Bakker è "anarchico" ha numeri da buon giocatore ma in un sistema come quello di Gasp non basta, devi giocare con gli altri (il top di questi tipo di giocatore fu Rigoni)

libero
20 Maggio 2025 | 18.45

10 100 1000 De Roon

CHARLES
20 Maggio 2025 | 18.29
Grande giocatore spesso sottovalutato ma la coda più importante persona veramente speciale a Zingonia si ferma sempre a chiacchierare con noi tifosi e lo vedi felice 
BOMBA
20 Maggio 2025 | 18.26

Ma chi è Ma chi è 🖤💙🕺


dolcissimo2
20 Maggio 2025 | 18.03

persona immagine credibile e sincera,spero e credo che restera nei quadri societari anche poi

moreto
20 Maggio 2025 | 17.29

forse qualcuno non si rende ancora conto che dietro i successi sportivi di tutti questi ultimi dieci anni ,ci sono queste "belle anime semplici "di gente straordinariamente normale ma vera, onesta, allegra, attenta,premurosa e piena di spontaneo amore per l'altro, come il MARTINO ( ma anche RAFA, bigDJIM,superMARIO e altri ). E' troppo semplice,banale , vile e disonorevole, vincere da più forti perchè ce lo si può permettere o perchè qualcuno lo vuole e dispone.Mentre ci vuole ardore,coraggio,sudore,sofferenza,determinazione e fede per vincere da umili eroi con l'onore che rimane per sempre ! MARTINO combatte, lotta vince e perde per NOI e con NOI ed è uno di NOI per sempre.

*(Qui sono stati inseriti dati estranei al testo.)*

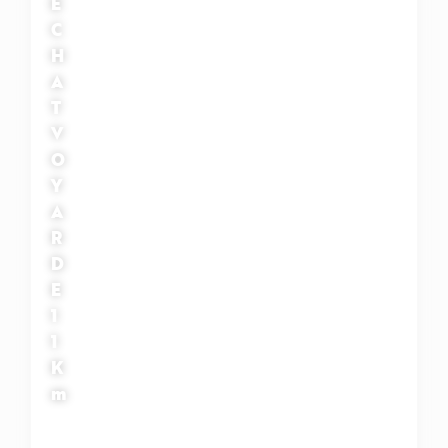
E
C
H
A
T
V
O
Y
A
R
D
E
1
1
K
m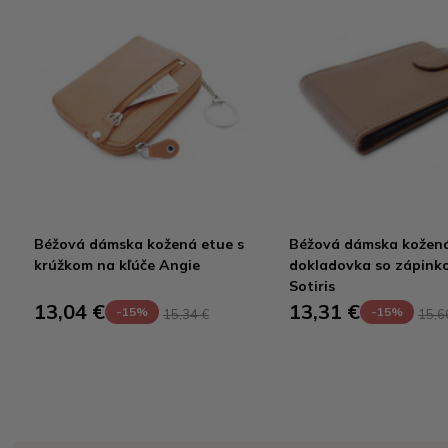
Béžová dámska kožená etue s
Béžová dámska kožen
krúžkom na kľúče Angie
dokladovka so zápink
Sotiris
13,04 €
13,31 €
-15%
-15%
15,34 €
15,6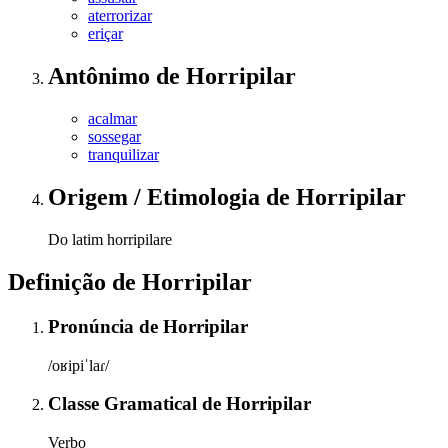
aterrorizar
eriçar
Antônimo
de
Horripilar
acalmar
sossegar
tranquilizar
Origem / Etimologia
de
Horripilar
Do latim horripilare
Definição de
Horripilar
Pronúncia
de
Horripilar
/oʁipiˈlaɾ/
Classe Gramatical
de
Horripilar
Verbo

MARTINO è UNICO e SPECIALE ma sa essere fratello e amico in ogni momento sul campo e nella vita !

Mapi-BA

In risposta a: moreto

20 Maggio 2025 | 17.47

 Moretto, hai  detto tutto!  👏

Mondo21

In risposta a: moreto

20 Maggio 2025 | 18.25

Belle parole Moreto che condivido pienamente sia con la mente che con il cuore

EMANUELE-B

In risposta a: moreto

20 Maggio 2025 | 20.38

Chapeau Moreto 

unodibergamo
20 Maggio 2025 | 17.19

Probabilmente per quello che ha rappresentato, che rappresenta e che (spero) rappresenterà, il miglior uomo/giocatore che abbia mai indossato la nostra maglia. A distanza di anni abbiamo trovato il nuovo Glenn e la sua scelta di vita di rimanere a Bergamo anche quando arriverà il momento nel quale si dovrà scrivere la parola fine alla sua avventura da calciatore lascia in me la speranza che possa ancora lavorare per l'Atalanta per tanti ma tanti anni.